Они подняли Брагу повыше, чтобы пронести над водой, и Есеня понял, что от него требуется — поддерживать носилки снизу, чтоб не перевернулись. Но с них капала кровь — Есеня никогда не видел столько крови. Он вообще-то крови не боялся, но ее было слишком много, слишком. Она стекала вниз и запекалась сопливыми сгустками, и по этим сгусткам бежали свежие капли, густели, и падали в воду тягучими шлепками.
— Ну? — рявкнул Полоз, — что встал?
Есеня стиснул зубы и зажмурил глаза, нагибаясь под носилки, взялся руками за липкие жерди, и тут же почувствовал, как за шиворот плюхнулось что-то теплое и склизкое. Рот наполнился вязкой солоноватой слюной. По руке вниз побежала темно-красная дорожка, заползая в рукав, капнуло на макушку, желудок попытался выбросить недоеденный обед, но Есеня плотно зажал рот и запрокинул голову.
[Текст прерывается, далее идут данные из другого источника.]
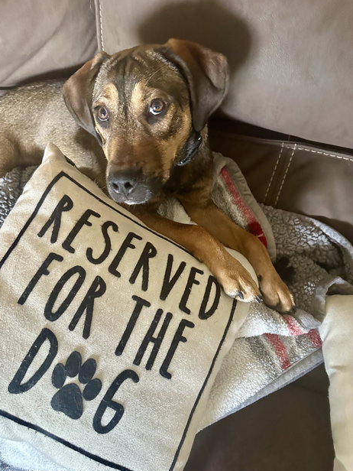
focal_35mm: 26
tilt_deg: -60.4
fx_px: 354
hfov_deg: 53.0
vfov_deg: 67.2
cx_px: 163
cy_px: 253
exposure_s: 1/60
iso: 800
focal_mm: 6.86
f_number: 1.78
Всего-то десять шагов… Густая капля крови упала на поднятое лицо, и, как только Есеня услышал: «Опускаем», так выкатился из-под носилок, и хотел сбежать в лес, но его вывернуло тут же, прямо в воду, под ноги Хлысту, который вдвоем с Рубцом тащил через ручей стонущего Щербу.
— Ах ты сморкач! — рявкнул Щерба и слегка подтолкнул Есеню под зад здоровой ногой.
— Сиди спокойно, — огрызнулся Хлыст, — и так тяжело.
— Жмуренок! Там еще двое носилок, вперед! — велел Полоз, оглянувшись.
Есеню вырвало снова, по дороге на другой берег, но, как ни странно, во второй раз лезть под носилки оказалось проще. Или крови было меньше, или в желудке ничего не осталось. К третьим носилкам вернулся Хлыст.
Когда раненых переправили через ручей, Есеня немного отстал, прополоскал рот и опустил голову в воду, отмывая волосы и лицо. Его пошатывало и трясло крупной дрожью, так что стучали зубы.
Раненых положили под навесом — над ними хлопотала мама Гожа, Полоз, и еще один разбойник по имени Ворошила: говорили, что он смыслит в лекарском деле. Помощников у них хватало — разводили огонь, ставили кипятить котел с водой, несли льняные тряпки и рвали их на бинты. Загорка стояла в стороне, бледная и испуганная.
— Жмуренок! — крикнул Хлыст, — флягу принеси из шалаша. И воды из бочки набери.
Есеня кивнул, и, спотыкаясь, побежал выполнять — ему было стыдно: все вокруг оставались спокойными и действовали быстро и слаженно, только он один трясся и не мог прийти в себя. Он стиснул зубы, чтобы они перестали стучать, и вернулся к Хлысту, немного успокоившись, но именно в ту минуту Ворошила, склонившийся над раненым, сделал что-то такое, от чего тот закричал. Есеня оглянулся, снова увидел кровь, хлынувшую из раны на животе, и бледное до синевы лицо разбойника, искаженное криком: у него опять закружилась голова и тошнота подступила к горлу. Хлыст вырвал флягу у него из рук и презрительно фыркнул:
— Иди прочь отсюда, еще стошнит прямо здесь.
— Не, — попробовал оправдаться Есеня, — я могу. Скажи, что надо, я могу…
— Иди, не путайся под ногами.
— Мне воды принеси, Жмуренок, — попросил Щерба, до которого не дошла очередь — он сидел, прислонившись к стволу дерева спиной, с перетянутым веревкой бедром, и тоже был бледным, и на лбу у него выступил пот.